Format the lines of the entries below as a JSON list of strings, from the line containing "True or false: P1" through the last line of the entries, both included. Use one string per line, skip blank lines, and leave out the pictures.
- Opening Delimiter -
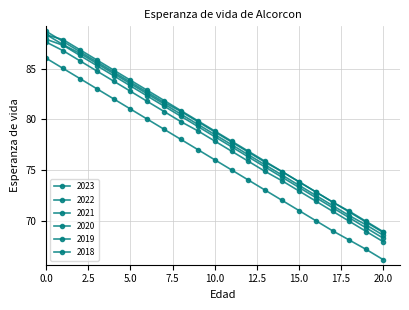

What is the lowest value of the 2018 series?

68.9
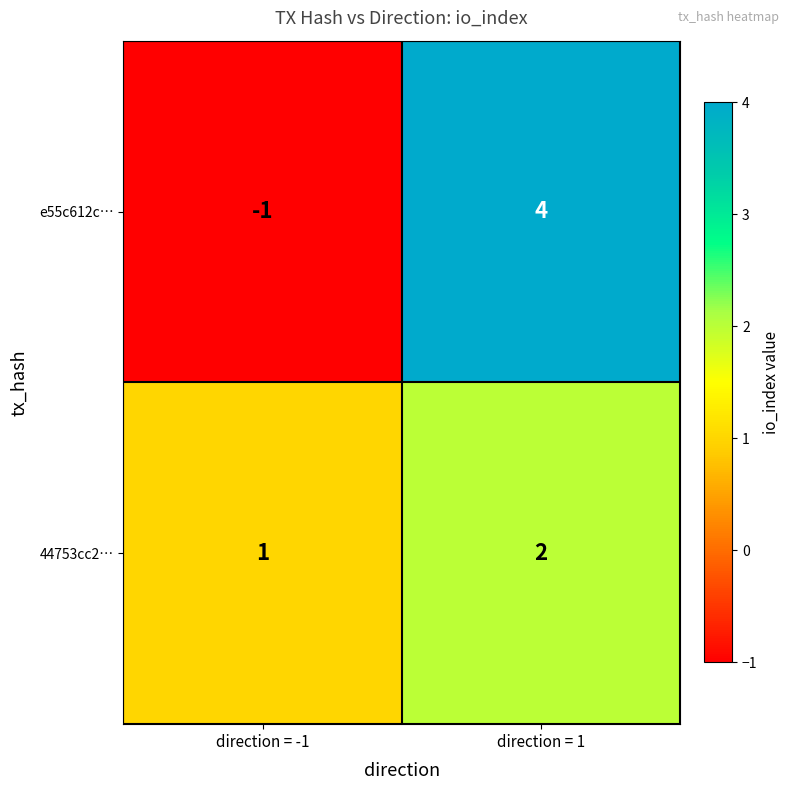

At which category is the sum across all series the highest?

direction = 1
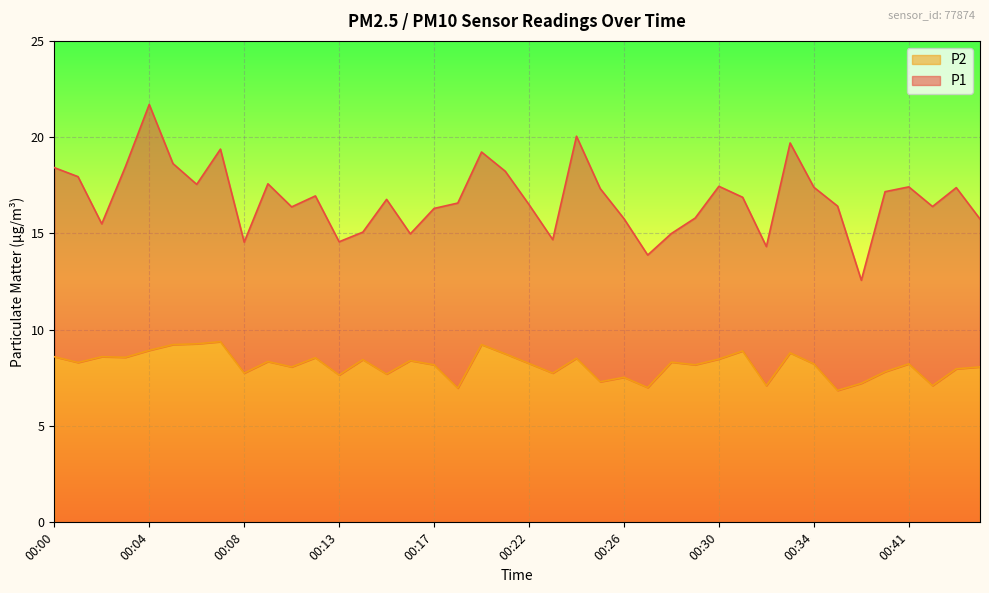

True or false: P1 and P2 intersect in this chart.

False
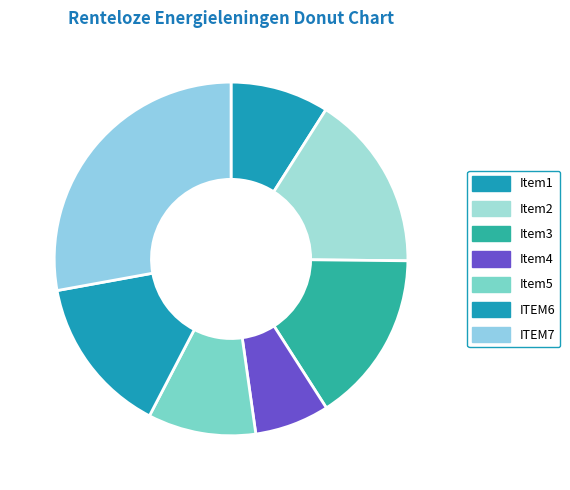

How many slices are in this pie chart?

7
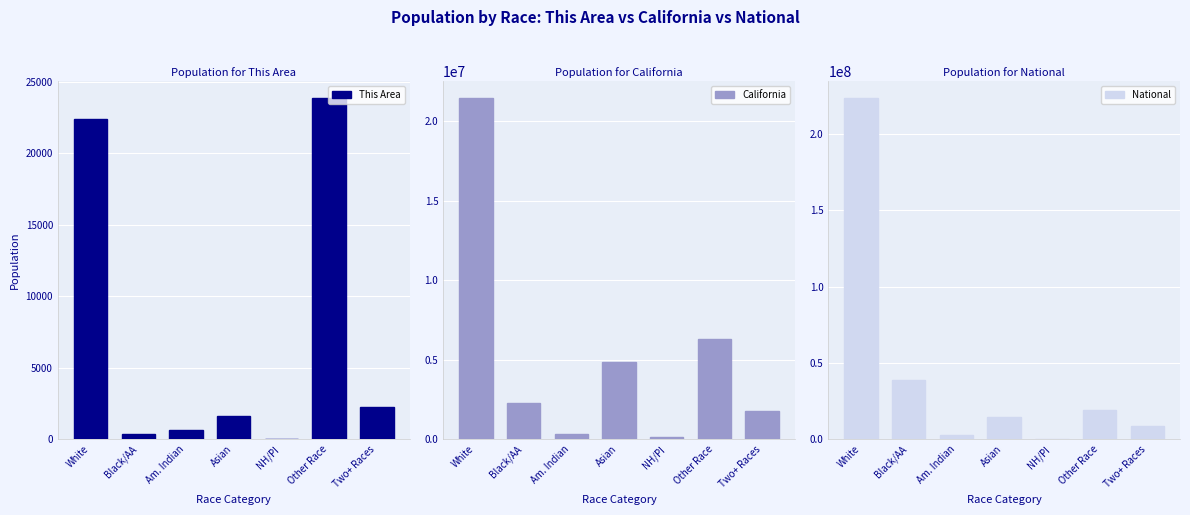

Reading right to left, transcribe all the data shown in this chart.

This Area: 2265	23844	40	1664	629	358	22399
California: 1815384	6317372	144386	4861007	362801	2299072	21453934
National: 9009073	19107368	540013	14674252	2932248	38929319	223553265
- Closing Delimiter -
Exercise response>
[
  "True or false: P1 and P2 intersect in this chart.",
  "False",
  "How many slices are in this pie chart?",
  "7",
  "Reading right to left, transcribe all the data shown in this chart.",
  "This Area: 2265\t23844\t40\t1664\t629\t358\t22399",
  "California: 1815384\t6317372\t144386\t4861007\t362801\t2299072\t21453934",
  "National: 9009073\t19107368\t540013\t14674252\t2932248\t38929319\t223553265"
]